Eins sollte man dabei ebenfalls berücksichtigen: In einer dezentralen Arbeitsumgebung, in der Mitarbeiter möglicherweise an verschiedenen Standorten oder sogar in verschiedenen Zeitzonen arbeiten, können sich Kommunikation und Zusammenarbeit schwierig gestalten. Auch hier sollten Unternehmen sicherstellen, dass die eingesetzten Kommunikationskanäle und ‑prozesse Kollaboration und Informationsaustausch bestens unterstützen.
Um dies zu gewährleisten, gilt es, eine adäquate technologische Infrastruktur zu schaffen. Zum Einsatz sollen moderne Technologien und Tools kommen, die flexible Arbeitsweisen, digitale Kollaboration und virtuelle Teamarbeit ermöglichen. Dies kann sich allerdings als eine Hürde erweisen, wenn Unternehmen nicht über die notwendigen Ressourcen verfügen.
Arbeitsrechtliche Aspekte von New Work
Last, not least gilt es, arbeitsrechtliche Aspekte nicht zu vergessen. Denn die Einführung von flexiblen Arbeitsmodellen wie Homeoffice, Telearbeit oder Gleitzeit kann einige Fragen mit sich bringen. Speziell mit Blick auf Arbeitszeiten, Überstunden oder den Schutz der Privatsphäre der Arbeitnehmer sind Unternehmen in der Pflicht. Idealerweise sorgen sie nicht nur dafür, dass sie den gesetzlichen Anforderungen entsprechen, sondern beachten dabei ebenso die Bedürfnisse und das Wohlergehen ihrer Belegschaften.

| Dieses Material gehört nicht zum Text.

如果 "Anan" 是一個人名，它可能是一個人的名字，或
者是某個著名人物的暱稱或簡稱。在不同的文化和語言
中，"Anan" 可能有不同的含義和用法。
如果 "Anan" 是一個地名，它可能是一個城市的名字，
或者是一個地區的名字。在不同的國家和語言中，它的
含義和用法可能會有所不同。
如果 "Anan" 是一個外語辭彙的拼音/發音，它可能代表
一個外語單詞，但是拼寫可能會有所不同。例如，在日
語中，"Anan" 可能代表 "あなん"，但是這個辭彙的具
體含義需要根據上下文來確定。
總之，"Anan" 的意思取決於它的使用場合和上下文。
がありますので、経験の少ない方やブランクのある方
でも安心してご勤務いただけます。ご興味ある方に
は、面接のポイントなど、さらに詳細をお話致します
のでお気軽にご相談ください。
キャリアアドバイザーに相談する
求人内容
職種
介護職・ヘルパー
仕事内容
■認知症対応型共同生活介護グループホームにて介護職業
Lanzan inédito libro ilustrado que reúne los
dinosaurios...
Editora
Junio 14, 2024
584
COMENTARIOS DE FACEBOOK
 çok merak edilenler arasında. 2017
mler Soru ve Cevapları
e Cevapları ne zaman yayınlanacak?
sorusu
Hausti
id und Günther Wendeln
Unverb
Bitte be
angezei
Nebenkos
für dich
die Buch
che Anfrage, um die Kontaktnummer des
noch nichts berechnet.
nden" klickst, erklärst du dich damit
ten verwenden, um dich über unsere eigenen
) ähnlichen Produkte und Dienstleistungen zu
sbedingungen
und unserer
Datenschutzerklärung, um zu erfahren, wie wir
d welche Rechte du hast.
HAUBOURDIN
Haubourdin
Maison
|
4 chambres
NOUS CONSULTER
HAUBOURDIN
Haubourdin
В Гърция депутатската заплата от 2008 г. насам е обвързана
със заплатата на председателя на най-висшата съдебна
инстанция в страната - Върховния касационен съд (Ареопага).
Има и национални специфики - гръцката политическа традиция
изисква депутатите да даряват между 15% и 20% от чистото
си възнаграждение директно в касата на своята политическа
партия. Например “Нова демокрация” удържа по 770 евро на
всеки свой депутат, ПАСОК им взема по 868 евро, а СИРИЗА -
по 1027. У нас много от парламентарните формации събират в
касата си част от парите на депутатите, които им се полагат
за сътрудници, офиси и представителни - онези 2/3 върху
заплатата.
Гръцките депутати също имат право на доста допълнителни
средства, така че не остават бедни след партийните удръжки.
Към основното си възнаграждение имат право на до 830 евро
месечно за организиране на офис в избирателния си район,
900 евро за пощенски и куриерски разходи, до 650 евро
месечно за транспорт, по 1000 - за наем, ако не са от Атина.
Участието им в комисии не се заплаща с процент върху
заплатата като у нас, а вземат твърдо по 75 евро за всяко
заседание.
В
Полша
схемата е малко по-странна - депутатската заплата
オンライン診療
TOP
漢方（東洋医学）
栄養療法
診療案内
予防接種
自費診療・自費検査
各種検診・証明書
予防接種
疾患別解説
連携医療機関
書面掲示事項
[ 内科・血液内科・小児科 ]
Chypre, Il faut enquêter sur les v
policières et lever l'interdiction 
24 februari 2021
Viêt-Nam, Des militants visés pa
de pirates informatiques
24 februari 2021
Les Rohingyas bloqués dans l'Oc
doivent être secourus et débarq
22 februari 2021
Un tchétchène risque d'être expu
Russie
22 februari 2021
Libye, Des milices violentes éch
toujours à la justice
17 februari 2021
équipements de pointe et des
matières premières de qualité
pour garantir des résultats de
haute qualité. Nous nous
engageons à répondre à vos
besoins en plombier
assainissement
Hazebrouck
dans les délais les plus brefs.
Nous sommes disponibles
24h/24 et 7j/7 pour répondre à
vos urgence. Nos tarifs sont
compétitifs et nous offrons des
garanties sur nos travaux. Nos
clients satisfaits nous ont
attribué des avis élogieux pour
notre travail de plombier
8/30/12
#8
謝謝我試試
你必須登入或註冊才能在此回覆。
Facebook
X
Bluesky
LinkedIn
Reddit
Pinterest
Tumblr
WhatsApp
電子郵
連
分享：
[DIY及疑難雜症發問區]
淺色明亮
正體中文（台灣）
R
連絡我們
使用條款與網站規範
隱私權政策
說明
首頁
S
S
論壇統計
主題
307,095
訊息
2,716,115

Es sind viele Hürden, die Unternehmen bei der Umsetzung von New Work nehmen müssen. Gelingt es ihnen jedoch, alle Hindernisse aus dem Weg zu räumen und alle Herausforderungen zu meistern, sind sie in der Lage, die Vorteile dieser neuen Arbeitsphilosophie voll auszuschöpfen. Dazu zählen eine höhere Mitarbeiterzufriedenheit, bessere Leistungen und größere Innovationskraft. Und nicht zuletzt können sie sich auch als attraktive Arbeitgeber positionieren und die dringend gesuchten Fachkräfte anziehen.